● **What is being asked**
Reproduce verbatim the lines of the entries from their very start through the line containing "export const myFeature", including that line. Leave the pictures out.

— begin —

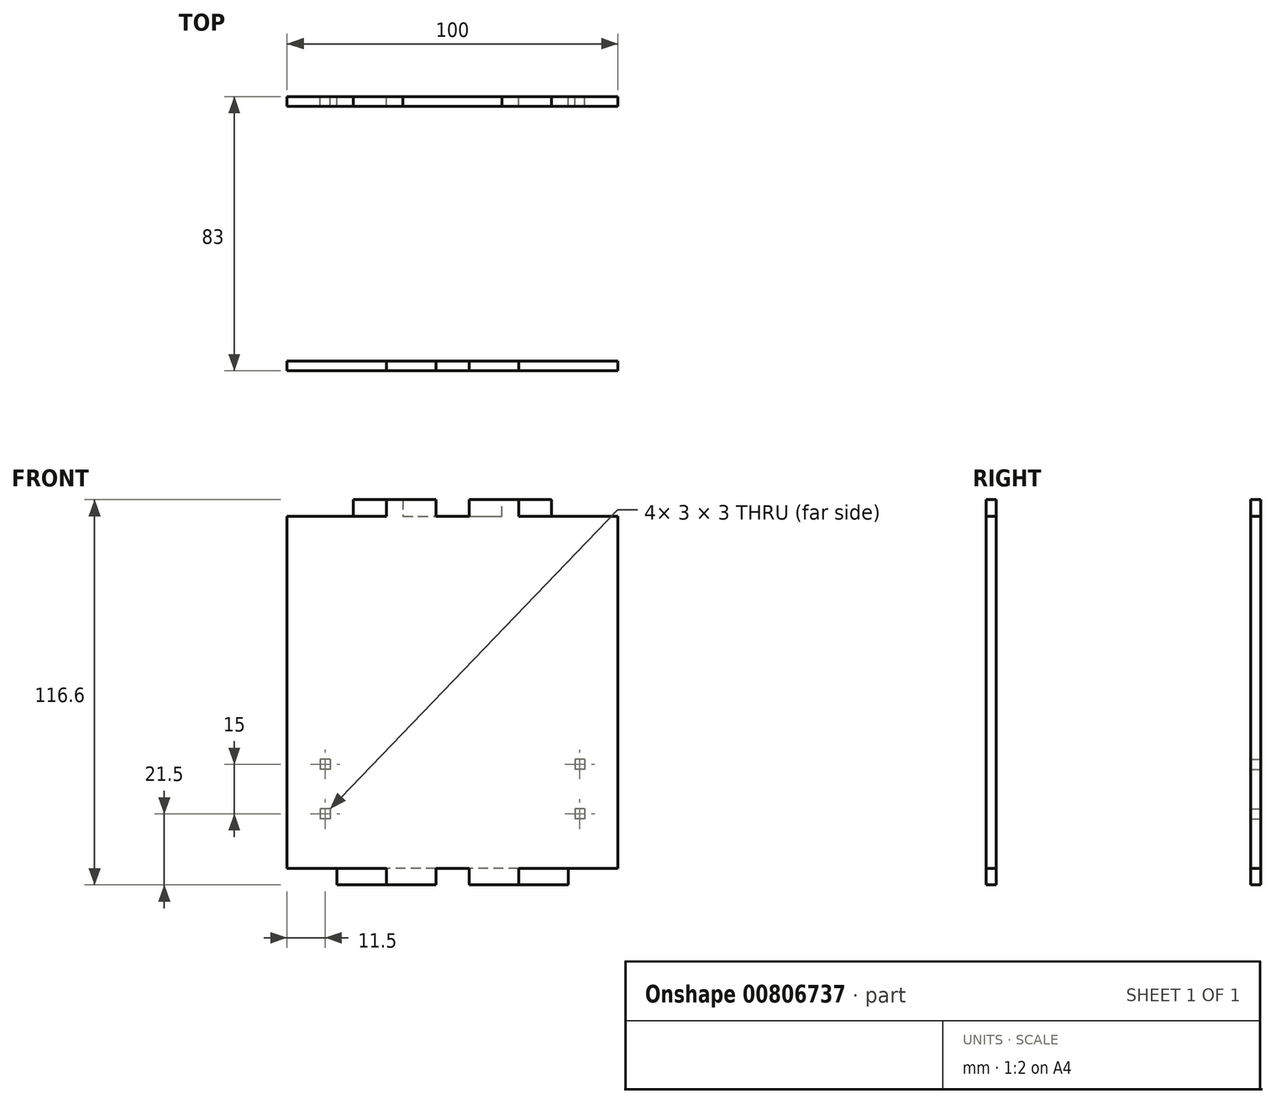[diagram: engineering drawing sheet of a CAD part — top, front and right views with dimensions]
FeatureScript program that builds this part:
annotation { "Feature Type Name" : "Feature", "Feature Type Description" : "" }
export const myFeature = defineFeature(function(context is Context, id is Id, definition is map)
    precondition{}
    {
        {
            var Q0;
            Q0=qCreatedBy(makeId("Front.planeOp"),FACE);
            var sketch = newSketch(context, id + "F0", { "sketchPlane" : qUnion([Q0])});
            skLineSegment(sketch, "E0", {"start": v(-50, 53.3) * mm, "end": v(-30, 53.3) * mm});
            skLineSegment(sketch, "E1", {"start": v(-30, 53.3) * mm, "end": v(-30, 58.3) * mm});
            skLineSegment(sketch, "E2", {"start": v(-30, 58.3) * mm, "end": v(-15, 58.3) * mm});
            skLineSegment(sketch, "E3", {"start": v(-15, 58.3) * mm, "end": v(-15, 53.3) * mm});
            skLineSegment(sketch, "E4", {"start": v(-15, 53.3) * mm, "end": v(15, 53.3) * mm});
            skLineSegment(sketch, "E5", {"start": v(15, 53.3) * mm, "end": v(15, 58.3) * mm});
            skLineSegment(sketch, "E6", {"start": v(15, 58.3) * mm, "end": v(30, 58.3) * mm});
            skLineSegment(sketch, "E7", {"start": v(30, 58.3) * mm, "end": v(30, 53.3) * mm});
            skLineSegment(sketch, "E8", {"start": v(30, 53.3) * mm, "end": v(50, 53.3) * mm});
            skLineSegment(sketch, "E9", {"start": v(50, 53.3) * mm, "end": v(50, -53.3) * mm});
            skLineSegment(sketch, "E10", {"start": v(50, -53.3) * mm, "end": v(35, -53.3) * mm});
            skLineSegment(sketch, "E11", {"start": v(35, -53.3) * mm, "end": v(35, -58.3) * mm});
            skLineSegment(sketch, "E12", {"start": v(35, -58.3) * mm, "end": v(20, -58.3) * mm});
            skLineSegment(sketch, "E13", {"start": v(20, -58.3) * mm, "end": v(20, -53.3) * mm});
            skLineSegment(sketch, "E14", {"start": v(20, -53.3) * mm, "end": v(-20, -53.3) * mm});
            skLineSegment(sketch, "E15", {"start": v(-20, -53.3) * mm, "end": v(-20, -58.3) * mm});
            skLineSegment(sketch, "E16", {"start": v(-20, -58.3) * mm, "end": v(-35, -58.3) * mm});
            skLineSegment(sketch, "E17", {"start": v(-35, -58.3) * mm, "end": v(-35, -53.3) * mm});
            skLineSegment(sketch, "E18", {"start": v(-35, -53.3) * mm, "end": v(-50, -53.3) * mm});
            skLineSegment(sketch, "E19", {"start": v(-50, -53.3) * mm, "end": v(-50, 53.3) * mm});
            skPoint(sketch, "E20", {"position": v(-50, 0) * mm});
            skLineSegment(sketch, "E21", {"start": v(-50, 0) * mm, "end": v(50, 0) * mm, "construction": true});
            skPoint(sketch, "E22", {"position": v(0, 0) * mm});
            skLineSegment(sketch, "E23.bottom", {"start": v(40, -20.3) * mm, "end": v(37, -20.3) * mm});
            skLineSegment(sketch, "E23.top", {"start": v(40, -23.3) * mm, "end": v(37, -23.3) * mm});
            skLineSegment(sketch, "E23.left", {"start": v(40, -20.3) * mm, "end": v(40, -23.3) * mm});
            skLineSegment(sketch, "E23.right", {"start": v(37, -20.3) * mm, "end": v(37, -23.3) * mm});
            skLineSegment(sketch, "E24.0.1.0", {"start": v(37, -35.3) * mm, "end": v(37, -38.3) * mm});
            skLineSegment(sketch, "E24.0.1.1", {"start": v(40, -35.3) * mm, "end": v(40, -38.3) * mm});
            skLineSegment(sketch, "E24.0.1.2", {"start": v(40, -38.3) * mm, "end": v(37, -38.3) * mm});
            skLineSegment(sketch, "E24.0.1.3", {"start": v(40, -35.3) * mm, "end": v(37, -35.3) * mm});
            skLineSegment(sketch, "E24.1.0.0", {"start": v(-40, -20.3) * mm, "end": v(-40, -23.3) * mm});
            skLineSegment(sketch, "E24.1.0.1", {"start": v(-37, -20.3) * mm, "end": v(-37, -23.3) * mm});
            skLineSegment(sketch, "E24.1.0.2", {"start": v(-37, -23.3) * mm, "end": v(-40, -23.3) * mm});
            skLineSegment(sketch, "E24.1.0.3", {"start": v(-37, -20.3) * mm, "end": v(-40, -20.3) * mm});
            skLineSegment(sketch, "E24.1.1.0", {"start": v(-40, -35.3) * mm, "end": v(-40, -38.3) * mm});
            skLineSegment(sketch, "E24.1.1.1", {"start": v(-37, -35.3) * mm, "end": v(-37, -38.3) * mm});
            skLineSegment(sketch, "E24.1.1.2", {"start": v(-37, -38.3) * mm, "end": v(-40, -38.3) * mm});
            skLineSegment(sketch, "E24.1.1.3", {"start": v(-37, -35.3) * mm, "end": v(-40, -35.3) * mm});
            skLineSegment(sketch, "E24.direction1", {"start": v(37, -23.3) * mm, "end": v(-40, -23.3) * mm, "construction": true});
            skLineSegment(sketch, "E24.direction2", {"start": v(37, -23.3) * mm, "end": v(37, -38.3) * mm, "construction": true});
            skSolve(sketch);
        }
        {
            var Q0;
            Q0=makeQuery(id+"F0.imprint","IMPRINT",FACE,{"disambiguationData":[TD([[makeQuery(id+"F0.imprint","IMPRINT",EDGE,{"derivedFrom":sQuery(id+"F0.wireOp",EDGE,"E0")}),-1.0]])]});
            extrude(context, id + "F1", {"entities" : qUnion([Q0]), "depth" : 3 * mm});
        }
        {
            var Q0;
            Q0=qCreatedBy(makeId("Front.planeOp"),FACE);
            cPlane(context, id + "F2", {"entities" : qUnion([Q0]), "cplaneType" : CPlaneType.OFFSET, "offset" : 80 * mm, "width" : 150 * mm, "height" : 150 * mm});
        }
        {
            var Q0;
            Q0=qCreatedBy(id+"F2.planeOp",FACE);
            var sketch = newSketch(context, id + "F3", { "sketchPlane" : qUnion([Q0])});
            skLineSegment(sketch, "E25", {"start": v(-50, 53.3) * mm, "end": v(-20, 53.3) * mm});
            skLineSegment(sketch, "E26", {"start": v(-20, 53.3) * mm, "end": v(-20, 58.3) * mm});
            skLineSegment(sketch, "E27", {"start": v(-20, 58.3) * mm, "end": v(-5, 58.3) * mm});
            skLineSegment(sketch, "E28", {"start": v(-5, 58.3) * mm, "end": v(-5, 53.3) * mm});
            skLineSegment(sketch, "E29", {"start": v(-5, 53.3) * mm, "end": v(5, 53.3) * mm});
            skLineSegment(sketch, "E30", {"start": v(5, 53.3) * mm, "end": v(5, 58.3) * mm});
            skLineSegment(sketch, "E31", {"start": v(5, 58.3) * mm, "end": v(20, 58.3) * mm});
            skLineSegment(sketch, "E32", {"start": v(20, 58.3) * mm, "end": v(20, 53.3) * mm});
            skLineSegment(sketch, "E33", {"start": v(20, 53.3) * mm, "end": v(50, 53.3) * mm});
            skLineSegment(sketch, "E34", {"start": v(50, 53.3) * mm, "end": v(50, -53.3) * mm});
            skLineSegment(sketch, "E35", {"start": v(50, -53.3) * mm, "end": v(20, -53.3) * mm});
            skLineSegment(sketch, "E36", {"start": v(20, -53.3) * mm, "end": v(20, -58.3) * mm});
            skLineSegment(sketch, "E37", {"start": v(20, -58.3) * mm, "end": v(5, -58.3) * mm});
            skLineSegment(sketch, "E38", {"start": v(5, -58.3) * mm, "end": v(5, -53.3) * mm});
            skLineSegment(sketch, "E39", {"start": v(5, -53.3) * mm, "end": v(-5, -53.3) * mm});
            skLineSegment(sketch, "E40", {"start": v(-5, -53.3) * mm, "end": v(-5, -58.3) * mm});
            skLineSegment(sketch, "E41", {"start": v(-5, -58.3) * mm, "end": v(-20, -58.3) * mm});
            skLineSegment(sketch, "E42", {"start": v(-20, -58.3) * mm, "end": v(-20, -53.3) * mm});
            skLineSegment(sketch, "E43", {"start": v(-20, -53.3) * mm, "end": v(-50, -53.3) * mm});
            skLineSegment(sketch, "E44", {"start": v(-50, -53.3) * mm, "end": v(-50, 53.3) * mm});
            skPoint(sketch, "E45", {"position": v(-50, 0) * mm});
            skLineSegment(sketch, "E46", {"start": v(-50, 0) * mm, "end": v(50, 0) * mm, "construction": true});
            skPoint(sketch, "E47", {"position": v(0, 0) * mm});
            skSolve(sketch);
        }
        {
            var Q0;
            Q0=makeQuery(id+"F3.imprint","IMPRINT",FACE,{"disambiguationData":[TD([[makeQuery(id+"F3.imprint","IMPRINT",EDGE,{"derivedFrom":sQuery(id+"F3.wireOp",EDGE,"E25")}),-1.0]])]});
            extrude(context, id + "F4", {"entities" : qUnion([Q0]), "depth" : 3 * mm});
        }
    });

— end —

● **Final result**
[diagram: engineering drawing sheet of a CAD part — top, front and right views with dimensions]
FeatureScript program that builds this part:
annotation { "Feature Type Name" : "Feature", "Feature Type Description" : "" }
export const myFeature = defineFeature(function(context is Context, id is Id, definition is map)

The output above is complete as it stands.